Task to complete » Give the number of lines in the records below that include the word "Diabetes", and add nothing to it.

Exercise data »

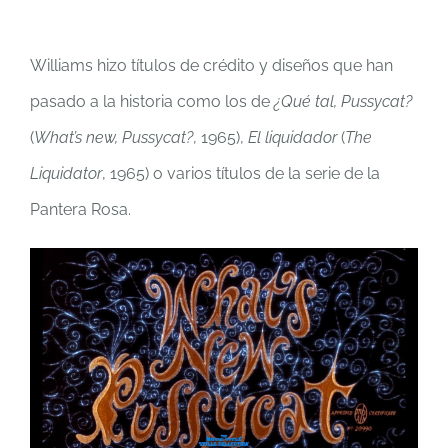
Williams hizo títulos de crédito y diseños que han
pasado a la historia como los de
¿Qué tal, Pussycat?
(
What’s new, Pussycat?
, 1965),
El liquidador
(
The
Liquidator
, 1965) o varios títulos de la serie de la
Pantera Rosa.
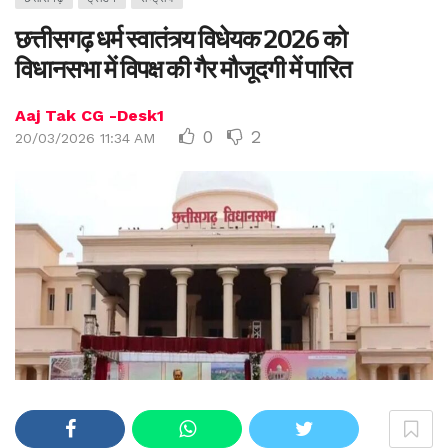
छत्तीसगढ़ धर्म स्वातंत्र्य विधेयक 2026 को
विधानसभा में विपक्ष की गैर मौजूदगी में पारित
Aaj Tak CG -Desk1
0
2
20/03/2026 11:34 AM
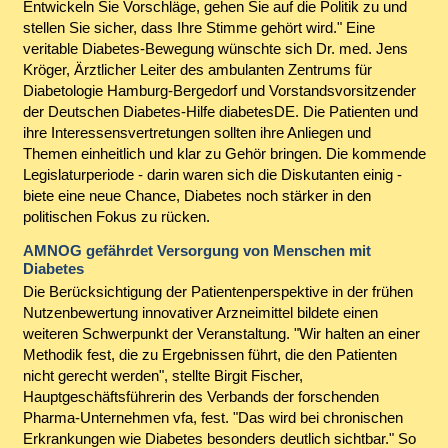
Entwickeln Sie Vorschläge, gehen Sie auf die Politik zu und
stellen Sie sicher, dass Ihre Stimme gehört wird." Eine
veritable Diabetes-Bewegung wünschte sich Dr. med. Jens
Kröger, Ärztlicher Leiter des ambulanten Zentrums für
Diabetologie Hamburg-Bergedorf und Vorstandsvorsitzender
der Deutschen Diabetes-Hilfe diabetesDE. Die Patienten und
ihre Interessensvertretungen sollten ihre Anliegen und
Themen einheitlich und klar zu Gehör bringen. Die kommende
Legislaturperiode - darin waren sich die Diskutanten einig -
biete eine neue Chance, Diabetes noch stärker in den
politischen Fokus zu rücken.
AMNOG gefährdet Versorgung von Menschen mit
Diabetes
Die Berücksichtigung der Patientenperspektive in der frühen
Nutzenbewertung innovativer Arzneimittel bildete einen
weiteren Schwerpunkt der Veranstaltung. "Wir halten an einer
Methodik fest, die zu Ergebnissen führt, die den Patienten
nicht gerecht werden", stellte Birgit Fischer,
Hauptgeschäftsführerin des Verbands der forschenden
Pharma-Unternehmen vfa, fest. "Das wird bei chronischen
Erkrankungen wie Diabetes besonders deutlich sichtbar." So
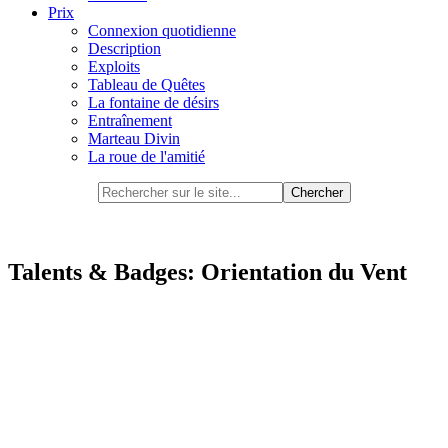
Prix
Connexion quotidienne
Description
Exploits
Tableau de Quêtes
La fontaine de désirs
Entraînement
Marteau Divin
La roue de l'amitié
Talents & Badges: Orientation du Vent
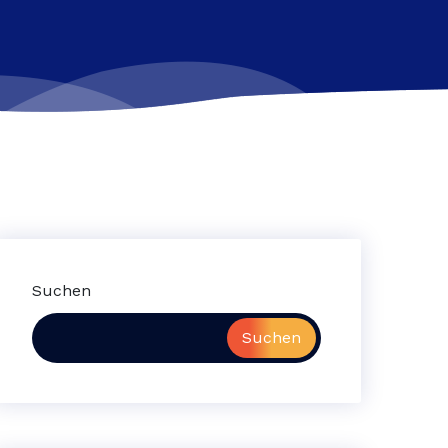
Suchen
Suchen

Task output » 5